IBD Awareness

5 Things IBD Patients Want You To Know

I have always found the hardest part about living with a chronic illness is conveying it to others. There are so many layers to it, and they cannot always be seen by the naked eye. Many of the effects are emotional, internal, and invisible. This blog post is a list of my top five things that I want others to know about chronic illness.

Photo by Anthony Tran on Unsplash

1. How we look on the outside is not a reflection of how we feel on the inside.

I admit to the fact that I hide my illness. I do it because it’s easier that way. If I hide how I’m really feeling I can avoid any misdirected questions about my weight, how tired I look, or what I’m wearing. Chronic illness is invisible and it’s really important to raise awareness about this. Never judge someone by how they look on the outside because you never know what battles they are fighting on the inside. A lot of people tell me I always have a smile on my face and while that is true, it isn’t always a genuine smile.

2. Just because we are in remission, doesn’t mean we are all better.

Reaching remission is the ultimate goal for someone with chronic illness, especially IBD. Remission doesn’t always mean that we are all better though. We may be symptom-free, which has a huge positive effect on our well-being, but we also suffer from emotional and psychological damage. Trauma is very apparent in those living with chronic illness. I myself have experienced things that I would never wish on someone else and I have found that even though I feel better, my past still weighs me down and prevents me from moving forward.

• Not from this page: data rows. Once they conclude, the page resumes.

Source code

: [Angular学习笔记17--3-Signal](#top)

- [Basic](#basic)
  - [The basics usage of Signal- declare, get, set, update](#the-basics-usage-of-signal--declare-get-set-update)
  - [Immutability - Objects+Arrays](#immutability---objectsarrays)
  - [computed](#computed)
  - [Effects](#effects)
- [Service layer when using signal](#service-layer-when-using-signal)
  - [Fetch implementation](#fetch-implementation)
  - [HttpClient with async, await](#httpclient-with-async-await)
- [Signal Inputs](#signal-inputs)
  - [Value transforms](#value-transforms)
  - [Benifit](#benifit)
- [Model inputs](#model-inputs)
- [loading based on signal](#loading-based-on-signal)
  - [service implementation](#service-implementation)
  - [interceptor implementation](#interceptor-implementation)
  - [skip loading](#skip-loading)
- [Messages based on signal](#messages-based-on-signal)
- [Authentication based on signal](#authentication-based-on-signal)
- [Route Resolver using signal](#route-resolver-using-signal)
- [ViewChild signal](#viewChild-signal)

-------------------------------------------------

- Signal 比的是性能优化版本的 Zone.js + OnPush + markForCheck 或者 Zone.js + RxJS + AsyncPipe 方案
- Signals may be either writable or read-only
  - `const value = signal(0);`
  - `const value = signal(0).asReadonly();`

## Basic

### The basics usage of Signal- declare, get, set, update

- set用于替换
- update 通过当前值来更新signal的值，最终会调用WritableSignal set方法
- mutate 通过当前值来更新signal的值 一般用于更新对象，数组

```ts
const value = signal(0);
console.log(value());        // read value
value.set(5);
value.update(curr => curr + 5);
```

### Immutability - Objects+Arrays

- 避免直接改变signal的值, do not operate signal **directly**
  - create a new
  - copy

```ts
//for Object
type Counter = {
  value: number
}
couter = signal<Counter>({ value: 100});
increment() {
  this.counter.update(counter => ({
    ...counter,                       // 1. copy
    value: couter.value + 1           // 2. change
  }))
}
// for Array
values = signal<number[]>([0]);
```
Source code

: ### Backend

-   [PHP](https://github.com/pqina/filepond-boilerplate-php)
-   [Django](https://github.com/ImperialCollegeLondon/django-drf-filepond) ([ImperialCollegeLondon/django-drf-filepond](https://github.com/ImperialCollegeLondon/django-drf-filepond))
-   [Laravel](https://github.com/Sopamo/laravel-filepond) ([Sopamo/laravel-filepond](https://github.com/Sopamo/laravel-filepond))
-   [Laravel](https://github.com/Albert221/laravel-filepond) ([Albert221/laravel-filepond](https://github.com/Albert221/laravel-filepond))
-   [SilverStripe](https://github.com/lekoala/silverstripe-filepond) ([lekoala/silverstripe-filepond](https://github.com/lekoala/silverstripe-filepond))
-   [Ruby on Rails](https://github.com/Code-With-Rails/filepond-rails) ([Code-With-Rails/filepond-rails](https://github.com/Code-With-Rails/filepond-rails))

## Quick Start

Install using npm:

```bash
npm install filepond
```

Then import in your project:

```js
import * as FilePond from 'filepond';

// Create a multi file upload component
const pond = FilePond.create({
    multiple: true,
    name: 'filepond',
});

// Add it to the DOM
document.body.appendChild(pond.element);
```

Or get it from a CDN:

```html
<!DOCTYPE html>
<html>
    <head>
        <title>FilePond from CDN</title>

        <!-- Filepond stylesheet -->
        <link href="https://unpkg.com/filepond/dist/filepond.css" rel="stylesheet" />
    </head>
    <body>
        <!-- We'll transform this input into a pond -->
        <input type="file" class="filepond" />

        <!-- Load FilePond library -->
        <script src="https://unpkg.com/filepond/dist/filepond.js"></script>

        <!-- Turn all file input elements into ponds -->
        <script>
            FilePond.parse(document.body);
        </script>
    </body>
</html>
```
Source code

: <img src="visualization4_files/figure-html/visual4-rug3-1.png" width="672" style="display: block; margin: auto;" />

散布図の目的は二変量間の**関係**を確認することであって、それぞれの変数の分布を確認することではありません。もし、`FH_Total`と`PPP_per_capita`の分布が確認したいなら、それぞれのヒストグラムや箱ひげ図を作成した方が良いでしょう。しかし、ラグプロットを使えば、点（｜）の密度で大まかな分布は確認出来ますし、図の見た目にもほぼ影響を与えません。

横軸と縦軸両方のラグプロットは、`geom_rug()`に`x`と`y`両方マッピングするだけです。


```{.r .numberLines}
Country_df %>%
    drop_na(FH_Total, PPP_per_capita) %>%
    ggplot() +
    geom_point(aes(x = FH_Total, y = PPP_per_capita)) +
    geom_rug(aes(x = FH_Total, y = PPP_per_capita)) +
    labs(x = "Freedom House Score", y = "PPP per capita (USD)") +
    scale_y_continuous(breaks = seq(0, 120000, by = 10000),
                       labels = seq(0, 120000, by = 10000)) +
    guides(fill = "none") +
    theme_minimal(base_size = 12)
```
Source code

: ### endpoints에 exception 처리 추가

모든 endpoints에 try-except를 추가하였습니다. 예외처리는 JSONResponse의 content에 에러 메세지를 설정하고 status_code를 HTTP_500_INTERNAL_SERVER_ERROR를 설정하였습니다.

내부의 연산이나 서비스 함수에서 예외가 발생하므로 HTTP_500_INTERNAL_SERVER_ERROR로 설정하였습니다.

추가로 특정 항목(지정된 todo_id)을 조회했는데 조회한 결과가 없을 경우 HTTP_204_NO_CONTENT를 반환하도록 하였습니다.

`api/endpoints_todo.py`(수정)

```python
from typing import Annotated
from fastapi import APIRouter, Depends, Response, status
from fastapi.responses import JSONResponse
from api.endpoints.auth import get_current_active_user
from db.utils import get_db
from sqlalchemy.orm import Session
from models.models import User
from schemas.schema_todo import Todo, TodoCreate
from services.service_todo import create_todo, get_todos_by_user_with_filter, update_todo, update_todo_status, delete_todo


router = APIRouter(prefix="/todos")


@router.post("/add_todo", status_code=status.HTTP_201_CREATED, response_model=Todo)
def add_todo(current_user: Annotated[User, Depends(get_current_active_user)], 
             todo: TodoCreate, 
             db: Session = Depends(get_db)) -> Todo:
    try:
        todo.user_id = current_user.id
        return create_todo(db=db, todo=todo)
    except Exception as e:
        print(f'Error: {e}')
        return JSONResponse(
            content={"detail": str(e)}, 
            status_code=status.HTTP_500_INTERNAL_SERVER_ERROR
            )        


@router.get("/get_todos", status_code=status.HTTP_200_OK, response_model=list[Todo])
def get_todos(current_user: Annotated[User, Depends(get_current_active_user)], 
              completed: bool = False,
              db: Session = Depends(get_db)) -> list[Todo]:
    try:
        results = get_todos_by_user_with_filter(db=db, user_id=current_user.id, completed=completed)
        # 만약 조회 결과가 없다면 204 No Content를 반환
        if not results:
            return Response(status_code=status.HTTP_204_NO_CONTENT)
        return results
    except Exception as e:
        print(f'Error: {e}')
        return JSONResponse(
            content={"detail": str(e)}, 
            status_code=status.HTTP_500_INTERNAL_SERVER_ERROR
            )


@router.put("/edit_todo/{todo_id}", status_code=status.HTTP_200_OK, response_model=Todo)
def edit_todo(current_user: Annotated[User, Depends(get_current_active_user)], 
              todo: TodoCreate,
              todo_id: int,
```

3. We like when others try to understand our disease.

I personally appreciate when people ask me what it’s like to have IBD. If someone comes up to me and wants to learn more about it, I will be happy to answer questions. I promise I will not be offended. I have always considered myself an open book and even though talking about chronic illness is hard, it is necessary to bring awareness which is my main goal. We just want to surround ourselves with people who try to understand and respect what it’s like to live with a chronic illness, so that we feel less alone.

4. The all-natural medicine treatment you suggest doesn’t work for everyone.

Chronic illnesses are extremely complicated, which is why none of them have a cure. If there was a cure for IBD, I’m pretty sure all of us patients would be pursuing that. Since that is not the case, you need to understand that each case of IBD is unique. Different medicines and treatments work for different people. For me, I have found success in taking Humira, but my friend who has Crohn’s found healing through Stelara. Biologic treatments vary based on the severity of the disease. There have been many times where acupuncture, herbs, and essential oils were suggested to me as a way to cure my disease, and unfortunately that is just not true. Maybe these things could help in combination with daily exercise, sleep, and medicine, but not solely on their own. If you’re not a doctor, you have no right in suggesting what medicine I should be taking.

5. Respect our boundaries.

When we say no to those plans to go out on a Saturday night, we want you to respect that. It takes a lot of courage to say no, but it also means we are choosing to listen to our bodies first. One benefit that I have found since being diagnosed with IBD is that I understand my body so much better. I know exactly what my body needs and when I need to take a break. We just don’t want to feel guilty for saying no.

I’m sure I could come up with many more, but these seem to be the most important to me as an IBD patient. What I want you to take away is that chronic illnesses are extremely complex. They are not always seen from the outside and we want more than anything for people to understand and respect our decisions and boundaries. We need to bring more awareness around this and I hope this blog post did just that.

To my fellow chronic illness patients, can you think of any others?